Re: insert vs select into performance - Mailing list pgsql-performance

From Thomas Finneid
Subject Re: insert vs select into performance
Date
Msg-id 469D342B.7080103@ifi.uio.no
Whole thread Raw
In response to Re: insert vs select into performance  (PFC <lists@peufeu.com>)
Responses Re: insert vs select into performance
List pgsql-performance

PFC wrote:
>
>> I was doing some testing on "insert" compared to "select into". I
>> inserted 100 000 rows (with 8 column values) into a table, which took
>> 14 seconds, compared to a select into, which took 0.8 seconds.
>> (fyi, the inserts where batched, autocommit was turned off and it all
>> happend on the local machine)
>
>     Did you use prepared statements ?
>     Did you use INSERT INTO ... VALUES () with a long list of values, or
> just 100K insert statements ?

It was prepared statements and I tried it both batched and non-batched
(not much difference on a local machine)

>     It's the time to parse statements, plan, execute, roundtrips with
> the client, context switches, time for your client library to escape the
> data and encode it and for postgres to decode it, etc. In a word :
> OVERHEAD.

I know there is some overhead, but that much when running it batched...?
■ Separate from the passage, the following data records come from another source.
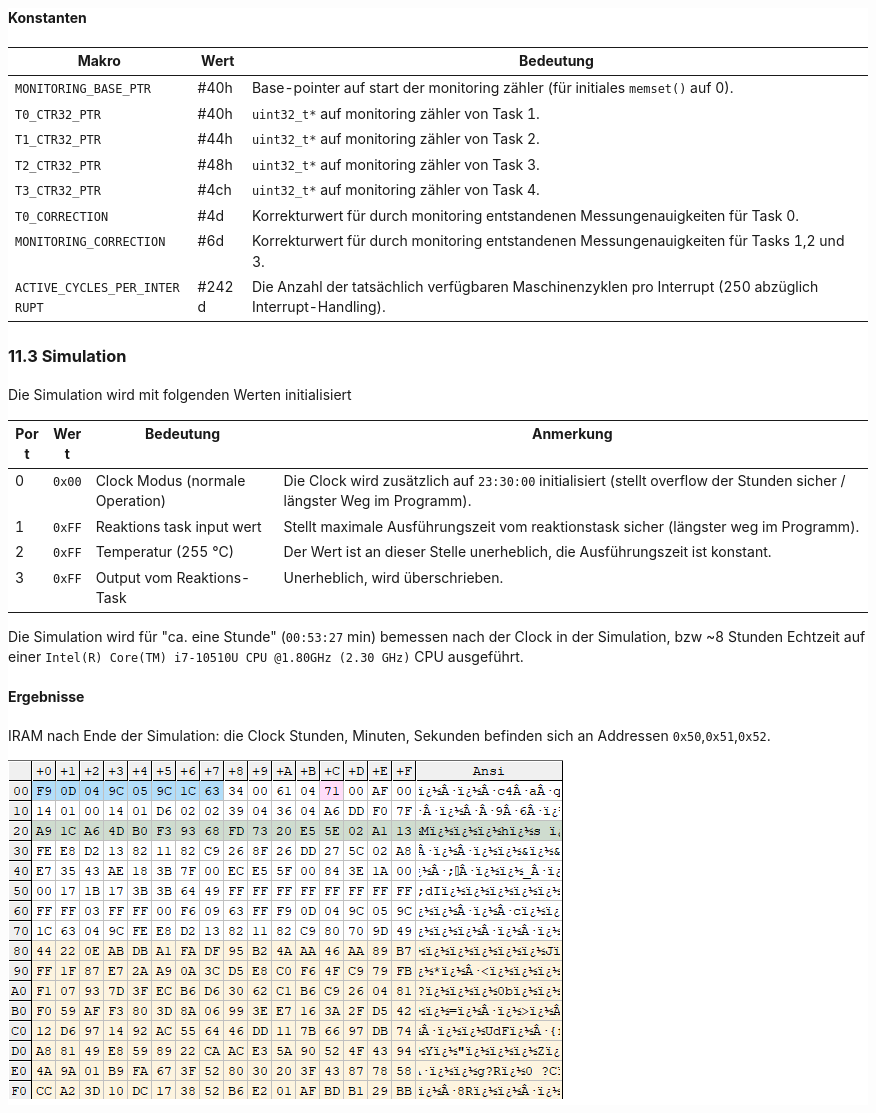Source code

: #### Konstanten

| Makro | Wert | Bedeutung |
| --- | --- | --- |
| `MONITORING_BASE_PTR` | #40h | Base-pointer auf start der monitoring zähler (für initiales `memset()` auf 0). |
| `T0_CTR32_PTR` | #40h | `uint32_t*` auf monitoring zähler von Task 1. |
| `T1_CTR32_PTR` | #44h | `uint32_t*` auf monitoring zähler von Task 2. |
| `T2_CTR32_PTR` | #48h | `uint32_t*` auf monitoring zähler von Task 3. |
| `T3_CTR32_PTR` | #4ch | `uint32_t*` auf monitoring zähler von Task 4. |
| `T0_CORRECTION` | #4d | Korrekturwert für durch monitoring entstandenen Messungenauigkeiten für Task 0. |
| `MONITORING_CORRECTION` | #6d | Korrekturwert für durch monitoring entstandenen Messungenauigkeiten für Tasks 1,2 und 3. |
| `ACTIVE_CYCLES_PER_INTERRUPT` | #242d | Die Anzahl der tatsächlich verfügbaren Maschinenzyklen pro Interrupt (250 abzüglich Interrupt-Handling). |

### 11.3 Simulation

Die Simulation wird mit folgenden Werten initialisiert

| Port | Wert | Bedeutung | Anmerkung |
|-|-|-|-|
0 | `0x00` | Clock Modus (normale Operation) | Die Clock wird zusätzlich auf `23:30:00` initialisiert (stellt overflow der Stunden sicher / längster Weg im Programm).
1 | `0xFF` | Reaktions task input wert | Stellt maximale Ausführungszeit vom reaktionstask sicher (längster weg im Programm).
2 | `0xFF` | Temperatur (255 °C) | Der Wert ist an dieser Stelle unerheblich, die Ausführungszeit ist konstant.
3 | `0xFF` | Output vom Reaktions-Task | Unerheblich, wird überschrieben.

Die Simulation wird für "ca. eine Stunde" (`00:53:27` min) bemessen nach der Clock in der Simulation, bzw ~8 Stunden Echtzeit auf einer `Intel(R) Core(TM) i7-10510U CPU @1.80GHz (2.30 GHz)` CPU ausgeführt.

#### Ergebnisse

IRAM nach Ende der Simulation: die Clock Stunden, Minuten, Sekunden befinden sich an Addressen `0x50`,`0x51`,`0x52`.

![](./assets/simulation-result-iram.png)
>     By the way which language and client library are you using ?
>
>     FYI 14s / 100k = 140 microseconds per individual SQL query. That
> ain't slow at all.

Unfortunately its not fast enough, it needs to be done in no more than
1-2 seconds, ( and in production it will be maybe 20-50 columns of data,
perhaps divided over 5-10 tables.)
Additionally it needs to scale to perhaps three times as many columns
and perhaps 2 - 3 times as many rows in some situation within 1 seconds.
Further on it needs to allow for about 20 - 50 clients reading much of
that data before the next batch of data arrives.

I know the computer is going to be a much faster one than the one I am
testing with, but I need to make sure the solution scales well.